**WHAT THE TASK ASKS:**
Please filter the entries for the word "Positive" and copy every line that has it.

(Circuit design text data)
----

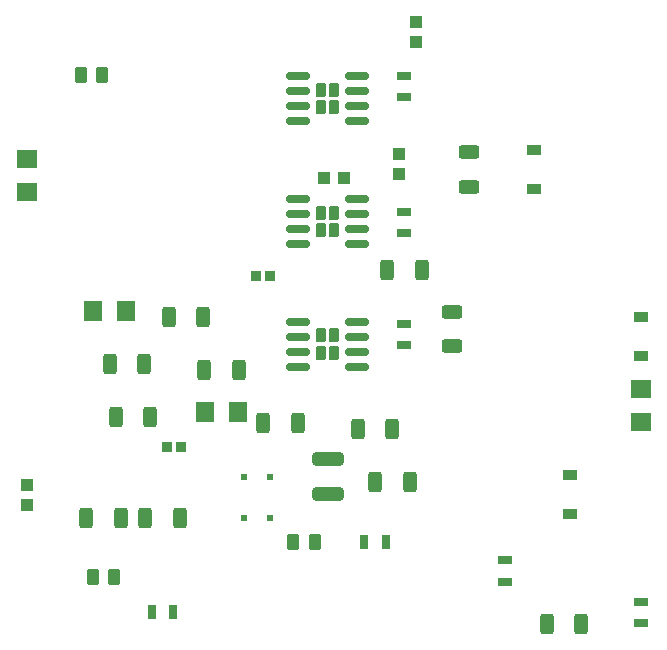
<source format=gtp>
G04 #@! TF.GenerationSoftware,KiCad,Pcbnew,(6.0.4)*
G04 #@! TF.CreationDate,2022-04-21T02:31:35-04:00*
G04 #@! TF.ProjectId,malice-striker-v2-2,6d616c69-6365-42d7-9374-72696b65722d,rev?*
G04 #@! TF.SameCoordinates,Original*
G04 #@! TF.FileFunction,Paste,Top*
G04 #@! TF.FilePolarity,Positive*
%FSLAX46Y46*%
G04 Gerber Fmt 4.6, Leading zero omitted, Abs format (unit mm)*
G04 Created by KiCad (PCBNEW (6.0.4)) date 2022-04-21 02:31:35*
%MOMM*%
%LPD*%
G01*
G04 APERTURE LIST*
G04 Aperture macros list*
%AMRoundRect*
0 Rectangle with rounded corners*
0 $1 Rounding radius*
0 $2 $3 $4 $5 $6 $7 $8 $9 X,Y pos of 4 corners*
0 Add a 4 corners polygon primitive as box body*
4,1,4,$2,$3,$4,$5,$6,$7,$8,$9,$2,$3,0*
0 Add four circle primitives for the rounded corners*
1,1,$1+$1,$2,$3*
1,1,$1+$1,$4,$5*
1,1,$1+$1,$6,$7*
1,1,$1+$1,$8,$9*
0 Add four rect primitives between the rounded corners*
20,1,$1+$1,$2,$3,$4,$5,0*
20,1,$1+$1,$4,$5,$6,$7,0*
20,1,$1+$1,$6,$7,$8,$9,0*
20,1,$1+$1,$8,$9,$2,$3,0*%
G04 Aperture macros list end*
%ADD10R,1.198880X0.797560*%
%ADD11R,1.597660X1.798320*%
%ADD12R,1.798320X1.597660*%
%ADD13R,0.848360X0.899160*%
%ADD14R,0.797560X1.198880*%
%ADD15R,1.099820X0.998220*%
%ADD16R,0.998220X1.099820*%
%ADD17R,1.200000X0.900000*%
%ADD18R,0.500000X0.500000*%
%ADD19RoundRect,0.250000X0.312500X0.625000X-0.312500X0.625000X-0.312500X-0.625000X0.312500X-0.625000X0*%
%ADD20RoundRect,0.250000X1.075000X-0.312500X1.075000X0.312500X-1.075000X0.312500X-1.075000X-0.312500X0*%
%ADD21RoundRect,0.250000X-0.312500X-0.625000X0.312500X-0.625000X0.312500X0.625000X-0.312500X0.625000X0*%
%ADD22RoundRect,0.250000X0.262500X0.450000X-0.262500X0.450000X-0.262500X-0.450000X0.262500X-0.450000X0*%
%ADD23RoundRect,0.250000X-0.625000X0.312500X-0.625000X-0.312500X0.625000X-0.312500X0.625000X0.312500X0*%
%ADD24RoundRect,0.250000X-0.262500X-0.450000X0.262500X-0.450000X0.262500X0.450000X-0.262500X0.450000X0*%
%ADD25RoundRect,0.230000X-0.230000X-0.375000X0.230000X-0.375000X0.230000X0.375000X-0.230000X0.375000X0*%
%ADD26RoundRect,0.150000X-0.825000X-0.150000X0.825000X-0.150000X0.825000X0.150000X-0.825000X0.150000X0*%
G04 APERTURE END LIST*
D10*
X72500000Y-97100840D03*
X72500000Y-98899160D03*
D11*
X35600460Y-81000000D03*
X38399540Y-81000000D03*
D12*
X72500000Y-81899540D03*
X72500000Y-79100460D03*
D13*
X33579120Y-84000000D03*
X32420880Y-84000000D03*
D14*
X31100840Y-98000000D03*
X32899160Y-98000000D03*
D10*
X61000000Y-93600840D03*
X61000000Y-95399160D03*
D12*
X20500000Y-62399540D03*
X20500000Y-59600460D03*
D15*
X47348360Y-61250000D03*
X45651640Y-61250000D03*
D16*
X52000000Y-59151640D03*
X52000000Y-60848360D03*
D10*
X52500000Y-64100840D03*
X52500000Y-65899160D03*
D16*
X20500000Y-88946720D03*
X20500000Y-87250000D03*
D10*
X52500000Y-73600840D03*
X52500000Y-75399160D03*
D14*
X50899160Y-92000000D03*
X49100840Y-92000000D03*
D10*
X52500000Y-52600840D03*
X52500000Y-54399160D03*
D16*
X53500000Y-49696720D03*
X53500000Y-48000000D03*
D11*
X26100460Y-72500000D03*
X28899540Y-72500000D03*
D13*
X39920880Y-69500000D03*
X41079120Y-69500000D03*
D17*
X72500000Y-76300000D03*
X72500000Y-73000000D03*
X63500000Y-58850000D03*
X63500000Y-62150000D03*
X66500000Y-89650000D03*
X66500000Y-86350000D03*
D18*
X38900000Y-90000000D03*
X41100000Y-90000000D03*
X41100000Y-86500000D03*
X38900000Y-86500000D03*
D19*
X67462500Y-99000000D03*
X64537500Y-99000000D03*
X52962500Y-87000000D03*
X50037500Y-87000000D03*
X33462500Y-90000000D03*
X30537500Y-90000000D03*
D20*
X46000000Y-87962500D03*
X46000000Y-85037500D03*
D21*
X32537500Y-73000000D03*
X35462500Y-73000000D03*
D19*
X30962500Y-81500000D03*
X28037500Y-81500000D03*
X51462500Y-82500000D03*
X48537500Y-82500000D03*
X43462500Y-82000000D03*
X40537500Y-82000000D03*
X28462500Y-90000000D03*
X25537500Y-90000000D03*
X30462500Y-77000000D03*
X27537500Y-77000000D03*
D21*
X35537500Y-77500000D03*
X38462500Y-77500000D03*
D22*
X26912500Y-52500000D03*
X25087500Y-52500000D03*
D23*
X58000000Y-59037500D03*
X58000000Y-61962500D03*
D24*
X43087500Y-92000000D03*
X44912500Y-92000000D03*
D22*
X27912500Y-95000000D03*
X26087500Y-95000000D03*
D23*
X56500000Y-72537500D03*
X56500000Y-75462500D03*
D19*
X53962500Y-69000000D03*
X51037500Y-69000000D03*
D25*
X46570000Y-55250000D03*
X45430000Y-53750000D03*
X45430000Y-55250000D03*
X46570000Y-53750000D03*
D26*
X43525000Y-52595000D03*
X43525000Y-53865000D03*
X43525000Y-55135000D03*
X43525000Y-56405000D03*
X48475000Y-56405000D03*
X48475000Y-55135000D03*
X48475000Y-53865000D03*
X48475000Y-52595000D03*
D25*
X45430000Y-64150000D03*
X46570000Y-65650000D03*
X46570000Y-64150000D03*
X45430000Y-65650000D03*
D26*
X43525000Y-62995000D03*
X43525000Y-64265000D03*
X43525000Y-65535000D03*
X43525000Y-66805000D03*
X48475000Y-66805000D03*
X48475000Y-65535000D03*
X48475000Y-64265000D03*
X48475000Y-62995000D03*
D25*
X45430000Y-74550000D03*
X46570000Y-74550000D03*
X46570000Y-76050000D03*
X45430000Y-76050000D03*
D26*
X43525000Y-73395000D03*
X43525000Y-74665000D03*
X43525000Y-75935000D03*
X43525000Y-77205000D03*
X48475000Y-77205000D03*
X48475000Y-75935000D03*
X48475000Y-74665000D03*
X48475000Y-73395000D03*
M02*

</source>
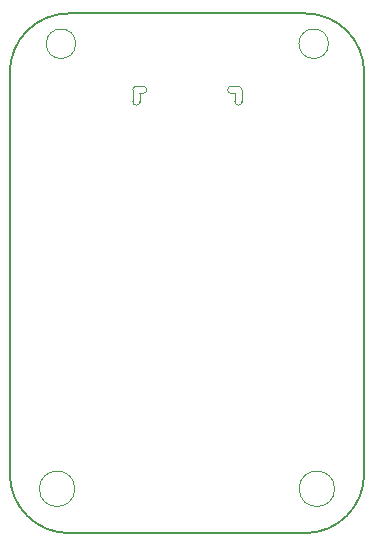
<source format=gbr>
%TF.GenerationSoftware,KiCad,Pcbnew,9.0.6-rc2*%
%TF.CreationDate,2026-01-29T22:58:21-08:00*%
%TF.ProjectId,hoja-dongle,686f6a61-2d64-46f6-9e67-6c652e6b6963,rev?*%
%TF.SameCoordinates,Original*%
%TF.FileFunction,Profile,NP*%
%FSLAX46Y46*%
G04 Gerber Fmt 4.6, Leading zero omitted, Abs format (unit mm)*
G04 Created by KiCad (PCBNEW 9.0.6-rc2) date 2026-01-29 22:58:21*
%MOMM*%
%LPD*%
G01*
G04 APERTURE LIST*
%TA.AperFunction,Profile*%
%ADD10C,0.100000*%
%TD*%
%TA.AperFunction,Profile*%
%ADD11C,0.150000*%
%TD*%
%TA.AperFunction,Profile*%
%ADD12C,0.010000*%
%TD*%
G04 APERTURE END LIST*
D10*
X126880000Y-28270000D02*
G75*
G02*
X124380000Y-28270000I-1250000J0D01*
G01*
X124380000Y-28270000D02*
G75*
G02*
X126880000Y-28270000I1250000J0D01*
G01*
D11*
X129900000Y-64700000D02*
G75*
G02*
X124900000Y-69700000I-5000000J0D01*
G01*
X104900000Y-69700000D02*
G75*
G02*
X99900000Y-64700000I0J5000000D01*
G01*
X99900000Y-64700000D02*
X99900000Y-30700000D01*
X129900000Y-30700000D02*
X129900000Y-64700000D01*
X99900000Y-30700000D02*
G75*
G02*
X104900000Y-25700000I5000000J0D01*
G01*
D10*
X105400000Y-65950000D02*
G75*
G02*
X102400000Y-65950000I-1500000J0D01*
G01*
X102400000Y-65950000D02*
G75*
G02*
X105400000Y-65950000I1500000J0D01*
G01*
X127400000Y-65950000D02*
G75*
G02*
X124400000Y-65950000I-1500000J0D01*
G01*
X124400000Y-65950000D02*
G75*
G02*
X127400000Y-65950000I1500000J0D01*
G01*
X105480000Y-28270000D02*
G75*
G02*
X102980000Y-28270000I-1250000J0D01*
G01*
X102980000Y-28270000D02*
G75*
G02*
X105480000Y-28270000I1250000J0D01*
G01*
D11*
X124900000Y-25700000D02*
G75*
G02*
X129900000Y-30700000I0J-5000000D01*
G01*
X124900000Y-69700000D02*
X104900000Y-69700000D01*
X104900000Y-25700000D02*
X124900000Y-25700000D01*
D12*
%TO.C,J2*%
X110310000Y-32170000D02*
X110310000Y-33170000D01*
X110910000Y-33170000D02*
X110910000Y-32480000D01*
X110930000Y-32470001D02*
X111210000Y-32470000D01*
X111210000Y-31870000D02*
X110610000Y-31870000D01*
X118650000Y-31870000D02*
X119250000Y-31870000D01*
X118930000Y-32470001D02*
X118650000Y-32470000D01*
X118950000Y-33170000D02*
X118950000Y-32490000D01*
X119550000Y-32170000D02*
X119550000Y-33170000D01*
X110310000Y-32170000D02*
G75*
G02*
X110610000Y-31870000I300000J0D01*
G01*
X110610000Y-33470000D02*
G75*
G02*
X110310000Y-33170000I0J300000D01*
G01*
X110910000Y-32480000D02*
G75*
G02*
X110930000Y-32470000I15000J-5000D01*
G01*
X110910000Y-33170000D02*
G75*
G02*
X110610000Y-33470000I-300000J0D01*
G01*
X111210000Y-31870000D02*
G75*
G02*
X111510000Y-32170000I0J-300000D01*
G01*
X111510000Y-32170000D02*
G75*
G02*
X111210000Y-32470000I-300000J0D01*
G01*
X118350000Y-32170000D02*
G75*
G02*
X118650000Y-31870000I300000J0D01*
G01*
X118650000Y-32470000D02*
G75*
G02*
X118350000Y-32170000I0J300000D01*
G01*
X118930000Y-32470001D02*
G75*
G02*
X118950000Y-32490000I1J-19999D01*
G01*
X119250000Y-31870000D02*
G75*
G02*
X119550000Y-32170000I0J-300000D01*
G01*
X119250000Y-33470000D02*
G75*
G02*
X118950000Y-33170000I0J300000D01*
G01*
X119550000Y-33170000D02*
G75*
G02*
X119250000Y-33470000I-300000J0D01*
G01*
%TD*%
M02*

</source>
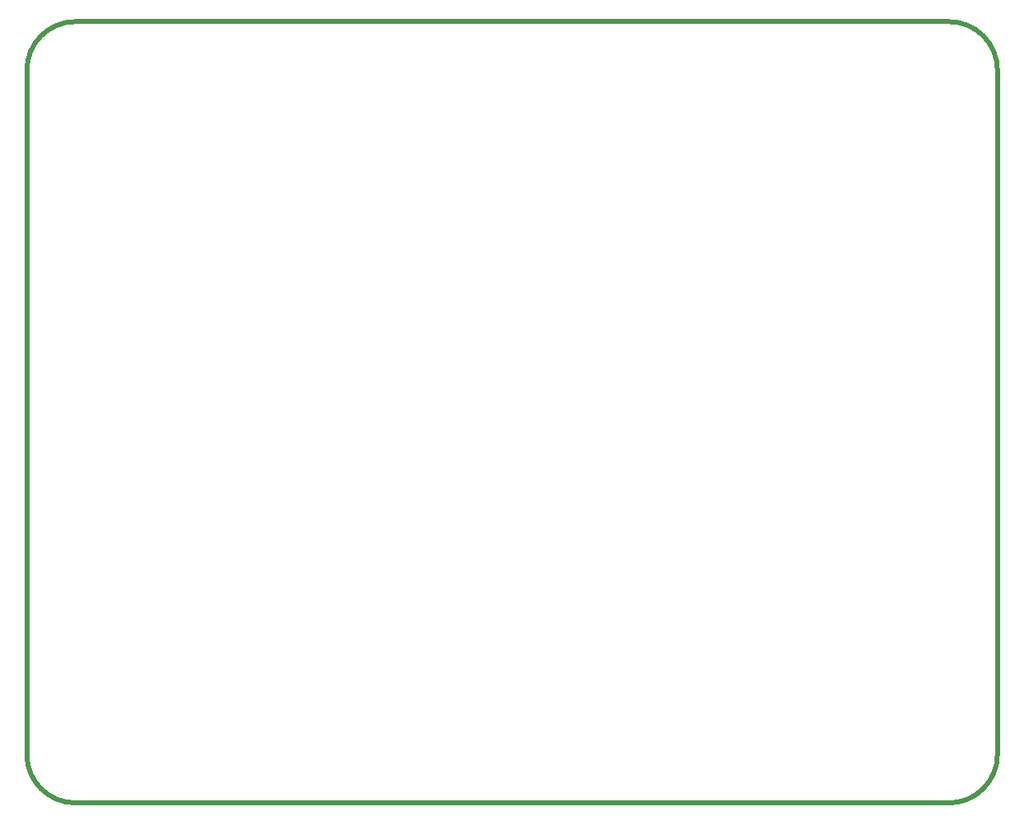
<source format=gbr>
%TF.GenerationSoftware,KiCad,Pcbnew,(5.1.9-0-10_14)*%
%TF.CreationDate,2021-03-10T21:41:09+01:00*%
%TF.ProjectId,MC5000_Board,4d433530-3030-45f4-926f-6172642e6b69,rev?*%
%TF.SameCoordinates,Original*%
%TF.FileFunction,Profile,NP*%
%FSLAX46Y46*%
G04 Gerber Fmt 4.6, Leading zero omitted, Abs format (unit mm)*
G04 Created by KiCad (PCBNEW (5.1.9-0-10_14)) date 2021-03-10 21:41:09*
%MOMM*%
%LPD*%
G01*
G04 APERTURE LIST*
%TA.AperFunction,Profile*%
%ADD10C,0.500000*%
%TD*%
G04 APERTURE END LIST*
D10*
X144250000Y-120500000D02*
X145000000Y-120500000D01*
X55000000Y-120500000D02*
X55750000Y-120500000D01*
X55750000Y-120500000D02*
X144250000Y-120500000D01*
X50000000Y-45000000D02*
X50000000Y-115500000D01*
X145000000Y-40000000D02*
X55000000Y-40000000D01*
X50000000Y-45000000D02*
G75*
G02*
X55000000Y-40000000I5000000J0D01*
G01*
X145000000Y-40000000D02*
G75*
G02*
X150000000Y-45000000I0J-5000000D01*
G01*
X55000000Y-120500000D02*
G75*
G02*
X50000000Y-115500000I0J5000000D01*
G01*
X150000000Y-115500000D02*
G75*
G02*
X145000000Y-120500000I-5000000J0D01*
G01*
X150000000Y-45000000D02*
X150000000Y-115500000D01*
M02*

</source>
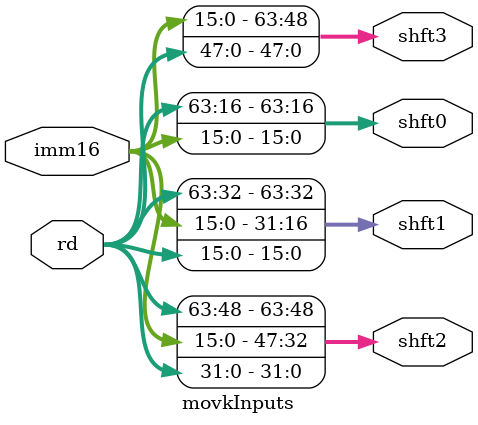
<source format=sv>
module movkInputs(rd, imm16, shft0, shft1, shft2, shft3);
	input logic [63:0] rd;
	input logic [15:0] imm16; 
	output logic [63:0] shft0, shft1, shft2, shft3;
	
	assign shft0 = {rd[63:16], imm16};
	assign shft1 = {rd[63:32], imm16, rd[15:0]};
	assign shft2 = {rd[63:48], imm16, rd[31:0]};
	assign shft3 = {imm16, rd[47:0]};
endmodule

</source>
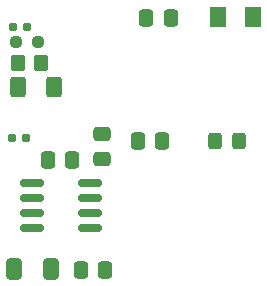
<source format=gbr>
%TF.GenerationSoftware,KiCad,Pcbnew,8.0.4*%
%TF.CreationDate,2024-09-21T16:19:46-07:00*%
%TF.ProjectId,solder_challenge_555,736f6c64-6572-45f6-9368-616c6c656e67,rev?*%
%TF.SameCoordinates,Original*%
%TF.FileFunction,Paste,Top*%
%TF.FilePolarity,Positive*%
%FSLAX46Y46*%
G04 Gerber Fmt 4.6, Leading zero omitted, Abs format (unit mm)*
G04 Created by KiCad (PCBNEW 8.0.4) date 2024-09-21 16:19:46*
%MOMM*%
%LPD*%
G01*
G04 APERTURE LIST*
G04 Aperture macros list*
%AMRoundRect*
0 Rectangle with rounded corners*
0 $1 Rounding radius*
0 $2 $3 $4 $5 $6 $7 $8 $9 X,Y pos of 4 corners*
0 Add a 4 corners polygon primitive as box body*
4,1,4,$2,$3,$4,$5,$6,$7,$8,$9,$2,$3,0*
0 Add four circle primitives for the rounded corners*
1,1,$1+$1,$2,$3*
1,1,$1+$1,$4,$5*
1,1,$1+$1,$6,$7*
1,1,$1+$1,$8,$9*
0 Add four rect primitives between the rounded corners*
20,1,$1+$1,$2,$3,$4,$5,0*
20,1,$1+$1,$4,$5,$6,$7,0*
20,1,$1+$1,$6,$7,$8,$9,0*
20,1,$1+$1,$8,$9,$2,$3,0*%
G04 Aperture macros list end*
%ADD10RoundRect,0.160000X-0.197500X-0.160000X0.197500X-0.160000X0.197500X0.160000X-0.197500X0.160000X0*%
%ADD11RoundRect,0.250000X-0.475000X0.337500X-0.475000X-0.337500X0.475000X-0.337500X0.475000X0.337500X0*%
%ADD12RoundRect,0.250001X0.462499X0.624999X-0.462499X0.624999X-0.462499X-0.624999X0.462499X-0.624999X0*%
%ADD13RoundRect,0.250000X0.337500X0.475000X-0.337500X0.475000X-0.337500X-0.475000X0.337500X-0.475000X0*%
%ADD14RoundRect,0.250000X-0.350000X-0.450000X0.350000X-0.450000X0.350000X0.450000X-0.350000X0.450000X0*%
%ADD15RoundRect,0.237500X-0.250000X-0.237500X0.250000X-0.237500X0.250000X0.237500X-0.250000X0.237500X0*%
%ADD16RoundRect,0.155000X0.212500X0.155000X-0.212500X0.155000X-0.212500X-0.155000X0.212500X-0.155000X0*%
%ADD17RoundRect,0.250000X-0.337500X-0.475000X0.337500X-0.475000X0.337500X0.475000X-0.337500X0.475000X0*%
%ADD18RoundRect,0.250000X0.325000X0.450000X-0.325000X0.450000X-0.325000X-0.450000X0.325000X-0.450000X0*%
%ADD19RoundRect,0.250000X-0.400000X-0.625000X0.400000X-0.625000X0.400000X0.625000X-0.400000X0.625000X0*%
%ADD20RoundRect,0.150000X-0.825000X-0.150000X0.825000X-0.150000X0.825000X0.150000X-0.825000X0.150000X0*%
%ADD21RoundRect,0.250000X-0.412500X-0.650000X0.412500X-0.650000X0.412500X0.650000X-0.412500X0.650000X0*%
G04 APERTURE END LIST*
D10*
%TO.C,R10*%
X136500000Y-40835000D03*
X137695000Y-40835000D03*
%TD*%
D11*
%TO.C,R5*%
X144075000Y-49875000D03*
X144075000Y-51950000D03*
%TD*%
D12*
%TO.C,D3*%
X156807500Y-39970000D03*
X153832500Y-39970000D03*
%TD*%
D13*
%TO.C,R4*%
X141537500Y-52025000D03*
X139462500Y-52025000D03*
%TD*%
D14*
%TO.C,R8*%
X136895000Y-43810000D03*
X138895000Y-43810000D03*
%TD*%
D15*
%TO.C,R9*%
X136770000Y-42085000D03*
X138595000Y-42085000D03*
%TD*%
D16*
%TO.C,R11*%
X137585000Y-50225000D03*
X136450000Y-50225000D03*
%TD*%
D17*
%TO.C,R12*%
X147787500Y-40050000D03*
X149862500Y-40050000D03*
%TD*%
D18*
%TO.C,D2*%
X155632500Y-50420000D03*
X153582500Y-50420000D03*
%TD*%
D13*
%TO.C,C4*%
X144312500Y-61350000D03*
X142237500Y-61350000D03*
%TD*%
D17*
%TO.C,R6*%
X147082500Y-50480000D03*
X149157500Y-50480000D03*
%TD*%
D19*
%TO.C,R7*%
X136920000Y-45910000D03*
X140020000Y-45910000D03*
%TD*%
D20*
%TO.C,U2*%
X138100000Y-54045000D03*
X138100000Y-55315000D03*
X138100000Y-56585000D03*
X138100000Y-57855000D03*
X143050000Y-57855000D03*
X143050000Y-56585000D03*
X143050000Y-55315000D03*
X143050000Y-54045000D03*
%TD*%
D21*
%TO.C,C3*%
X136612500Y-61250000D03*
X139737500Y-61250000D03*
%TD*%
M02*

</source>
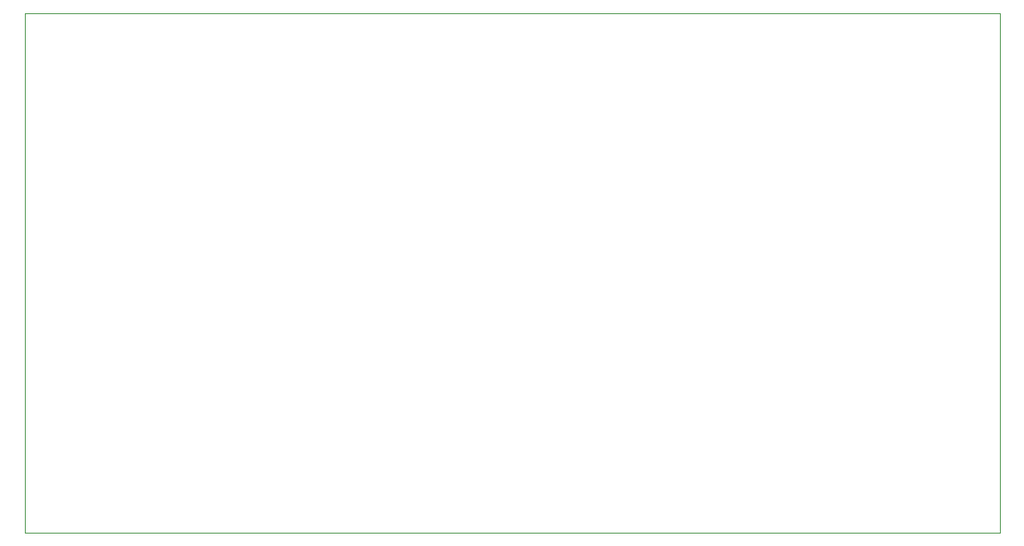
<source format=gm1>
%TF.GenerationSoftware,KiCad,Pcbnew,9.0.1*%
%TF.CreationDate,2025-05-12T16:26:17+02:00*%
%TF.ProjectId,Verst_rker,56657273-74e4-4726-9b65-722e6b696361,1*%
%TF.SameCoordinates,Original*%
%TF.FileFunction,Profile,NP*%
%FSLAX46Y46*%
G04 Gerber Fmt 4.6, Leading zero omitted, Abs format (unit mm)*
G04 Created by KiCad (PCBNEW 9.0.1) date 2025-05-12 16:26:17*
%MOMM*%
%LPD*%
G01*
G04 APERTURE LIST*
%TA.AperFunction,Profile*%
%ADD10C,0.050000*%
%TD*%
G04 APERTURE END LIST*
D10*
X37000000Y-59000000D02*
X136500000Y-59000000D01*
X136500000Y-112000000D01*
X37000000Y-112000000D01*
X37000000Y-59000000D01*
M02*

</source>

----

**YOUR RESPONSE:**
G04 #@! TF.FilePolarity,Positive*
%TF.FilePolarity,Positive*%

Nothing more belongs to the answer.